The Umbrella TG login ID is a combination of “umbrella” keyword followed by a dash and the Umbrella Org ID. For example, If your Umbrella Org ID is 1234567 then the Umbrella TG login Id will be “umbrella-1234567”.
Note: The Threat Grid password reset email from support@threatgrid[.]com will have a login name “Umbrella-{Umbrella OrgID}. You may not be able to login with this login name if your Organization doesn’t have an existing Threat Grid account.
If your organization does not have an existing Threat Grid account, you need to use the “device admin” account to login into the Umbrella TG. For the Umbrella TG device admin account you need to add “-da” at the end. Eg. Umbrella-{Umbrella-OrgID}-da, “umbrella-123445-da”.
If your organization already have a Threat Grid account, you have the option to move the Umbrella TG account under the same administration. To do this, you have to send an email to tg-provisioning@cisco[.]com with Umbrella TG Account ID (Umbrella-124567), You existing Threat Grid Org name and TG login name of Admin user, requesting to move the Umbrella TG account under your TG Account.

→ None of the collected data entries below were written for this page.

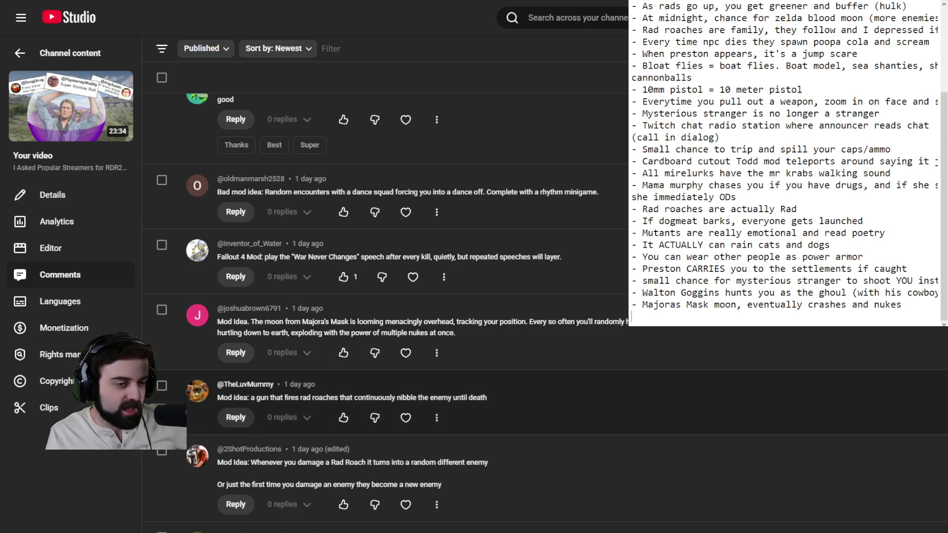
Scroll to the Mama Murphy and Radroach King comments, then type '- Fat man launches mama murphy and gas cloud'.
{"action": "scroll", "coordinate": [385, 311], "scroll_direction": "down", "scroll_amount": 1}
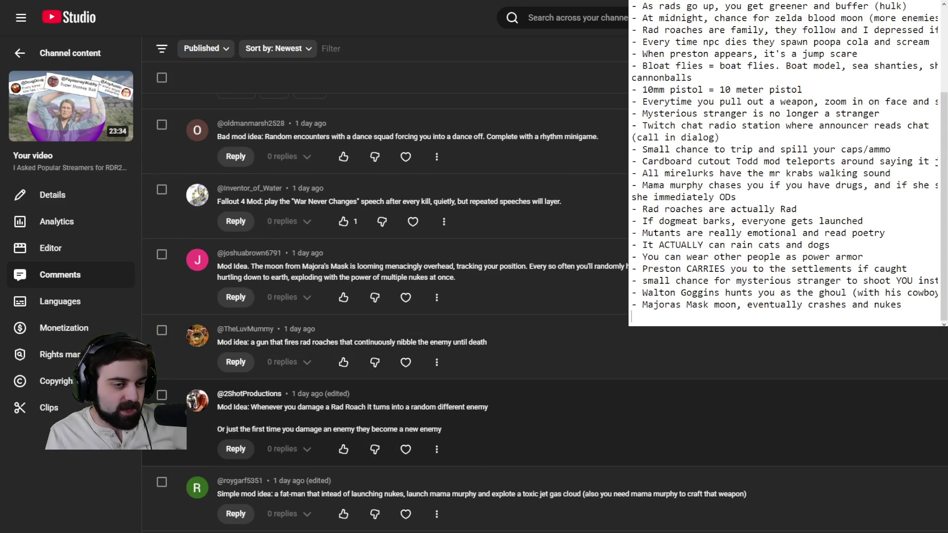
{"action": "scroll", "coordinate": [385, 312], "scroll_direction": "down", "scroll_amount": 3}
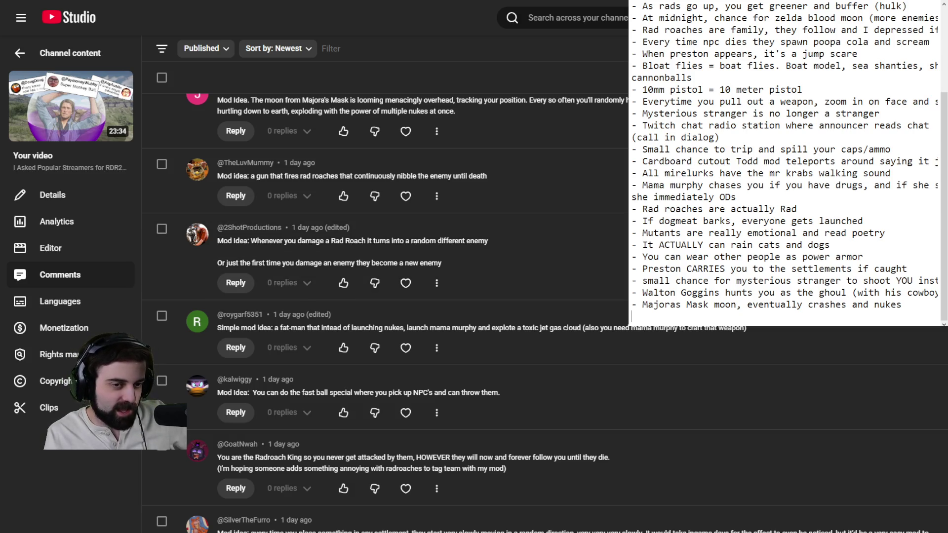
{"action": "scroll", "coordinate": [542, 311], "scroll_direction": "down", "scroll_amount": 1}
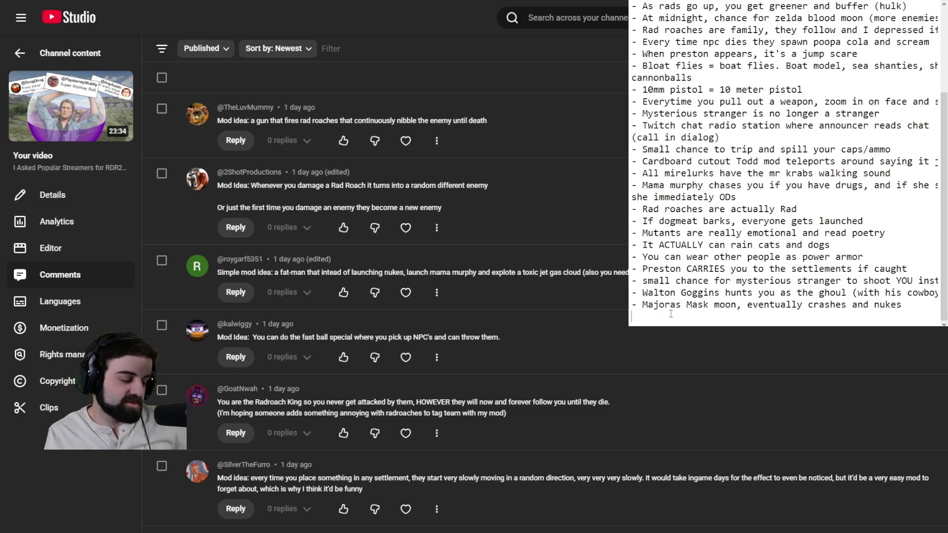
{"action": "type", "text": "- Fat"}
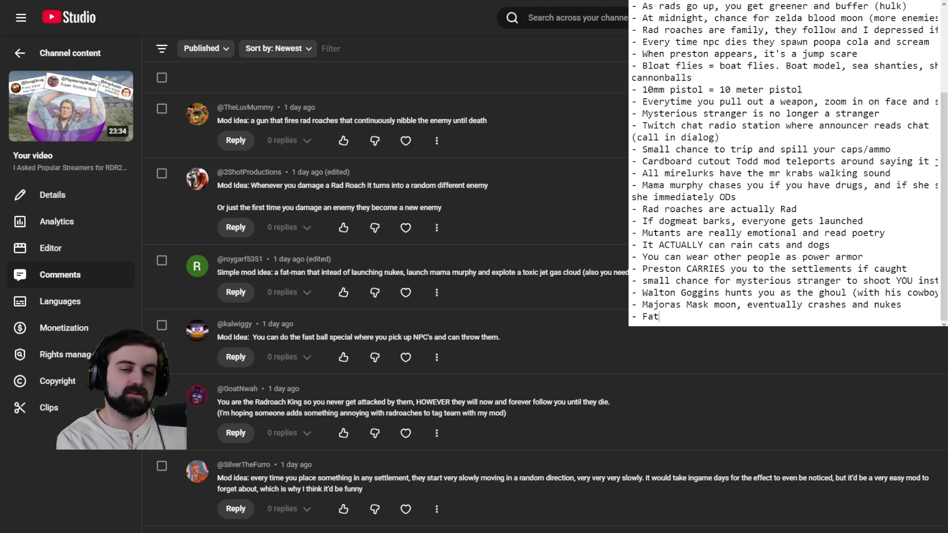
{"action": "type", "text": " man launches mama m"}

Use the Umbrella TG device-admin login Id (umbrella-1234567-da)and password to login into the Umbrella TG dashboard. This is a trimmed version of TG. Most of the features won’t be available in this dashboard. The main purpose of the Umbrella TG dashboard is to show the list of samples and analysis of the malwares submitted by umbrella Org. Figure: 1 below show you a sample Umbrella TG dashboard.
“Submit Sample” option is disabled alone with the dashboard analytics. On the graph tiles, if you click “Learn more” or “Upgrade” tab on the top, both will take you to upgrade page as shown in Figure: 2.

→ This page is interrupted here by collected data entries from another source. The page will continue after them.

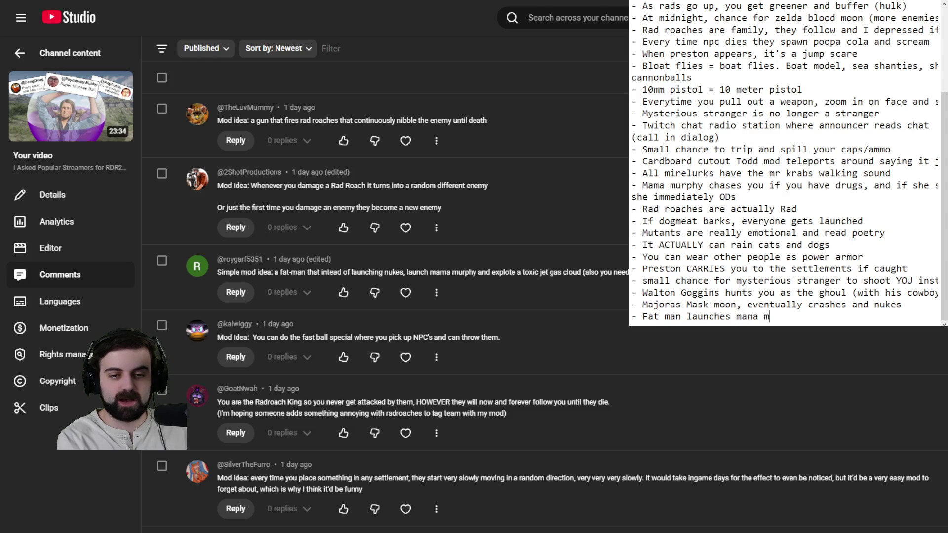
{"action": "type", "text": "urphy and g"}
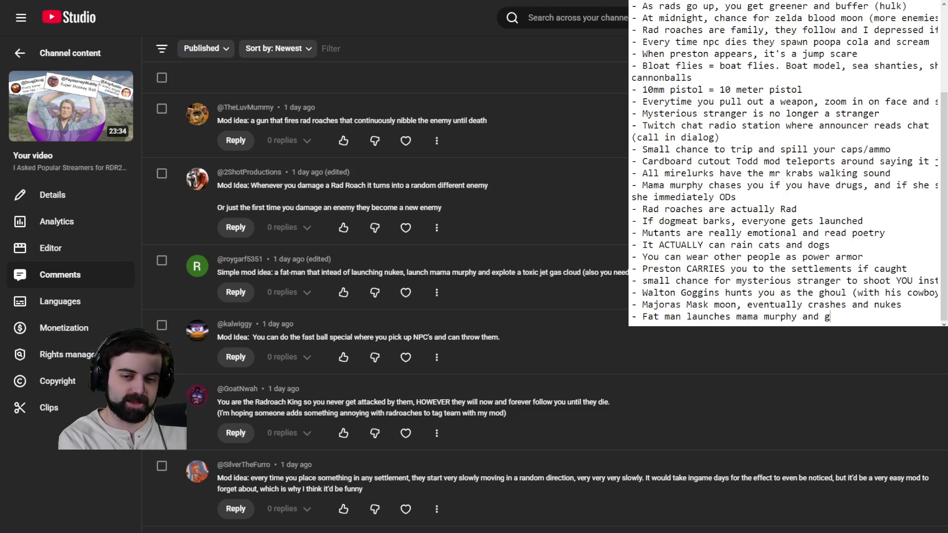
{"action": "type", "text": "as cloud"}
Finish the Fat man line and start a fresh blank line below it.
{"action": "key", "text": "Return"}
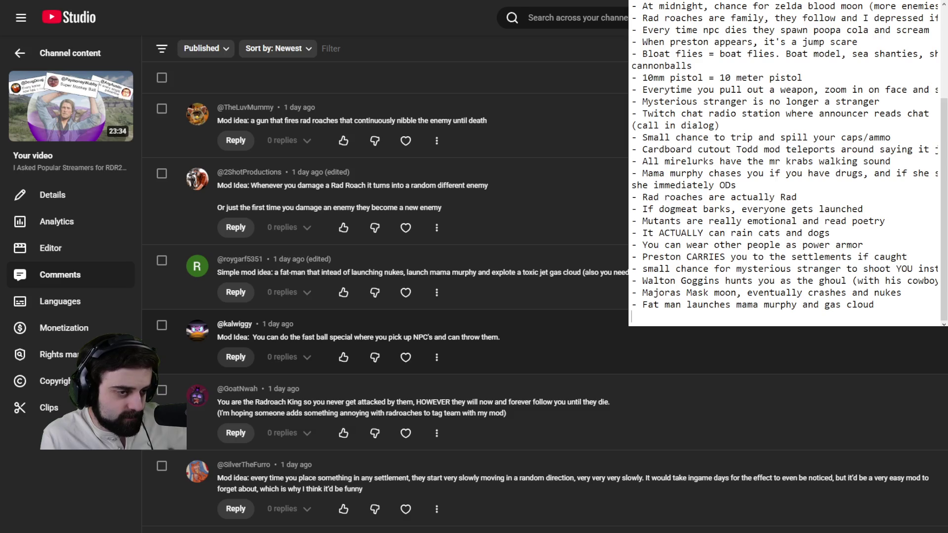
Scroll further down toward the comment about combining every idea into one mod pack.
{"action": "scroll", "coordinate": [385, 296], "scroll_direction": "down", "scroll_amount": 1}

The upgrade page briefs about the key features missing when compared with the full version of TG.
On Umbrella dashboard overview page we could see if any file has been submitted to Threat Grid for sandboxing. If it has been submitted and the file was malicious then it will show up in the overview page under “File Retrospective” section as showing in the Figure: 3 below.
To learn more about the malware, you can click on the three dots (…) at the end of the line then a small pop-up box will appear with couple of options.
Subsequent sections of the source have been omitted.